Vlog: Cairo Edition

Before I launch into a mini rant about how much nostalgia creating this vlog bought back, I would like to formally apologise for being absent the last three or so weeks. Aside from adjusting to life in England (where the f*ck is the sun?!), I have been doing a lot of thinking in regards to this blog. As we approach the Ginger Passports’ first birthday (🎉), I have been reviewing the direction I am taking with this project. Over the last year, I have focused on creating aesthetic content that both summarises the places I have traveled to and hopefully educates my readers on some of the issues relevant to these areas. Falling into that last category are my more political posts (most notably, my defence of cultural appropriation) which have certainly struck me as a more meaningful and fulfilling purpose for this blog. Because of that, I am aiming to incorporate more of these types of post in the coming future. I would also like to explore a more journalistic side to my writing – but I won’t reveal anything more just yet! Make sure you follow the Ginger Passports on Facebook and Twitter to make sure you don’t miss any updates.

Okay!

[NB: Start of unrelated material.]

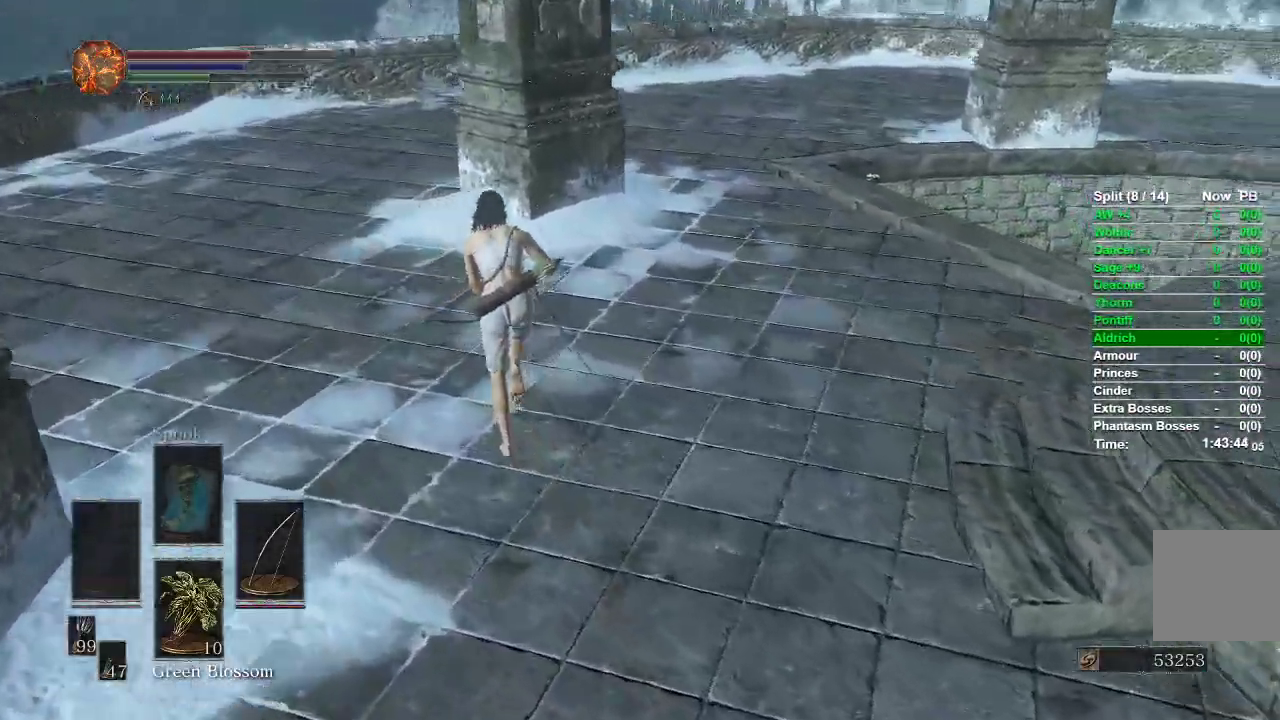
{"dt_ms": 500, "buttons": [], "left_stick": "up", "right_stick": "down-right", "events": [[400, "B", "up"]]}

Now that that’s over and done with, let’s return to the resplendent, confused beauty of Cairo

“Egypt is a great place for contrasts: splendid things gleam in the dust.”
Gustave Flaubert

November will be a gripping month for Egypt content, but in the meantime, there’s still plenty of blog posts for you to keep yourself busy. Check out 10 Things that Surprised Me About Cairo, or for something a little more serious, read about my experience navigating unwanted attention and harassment in this eye-opening city. Last but not least, you simply cannot skip my personal favourite… Monolithic Giants: the Great Pyramids of Egypt.

P.S. You might recognise the vlog song from my travel playlist.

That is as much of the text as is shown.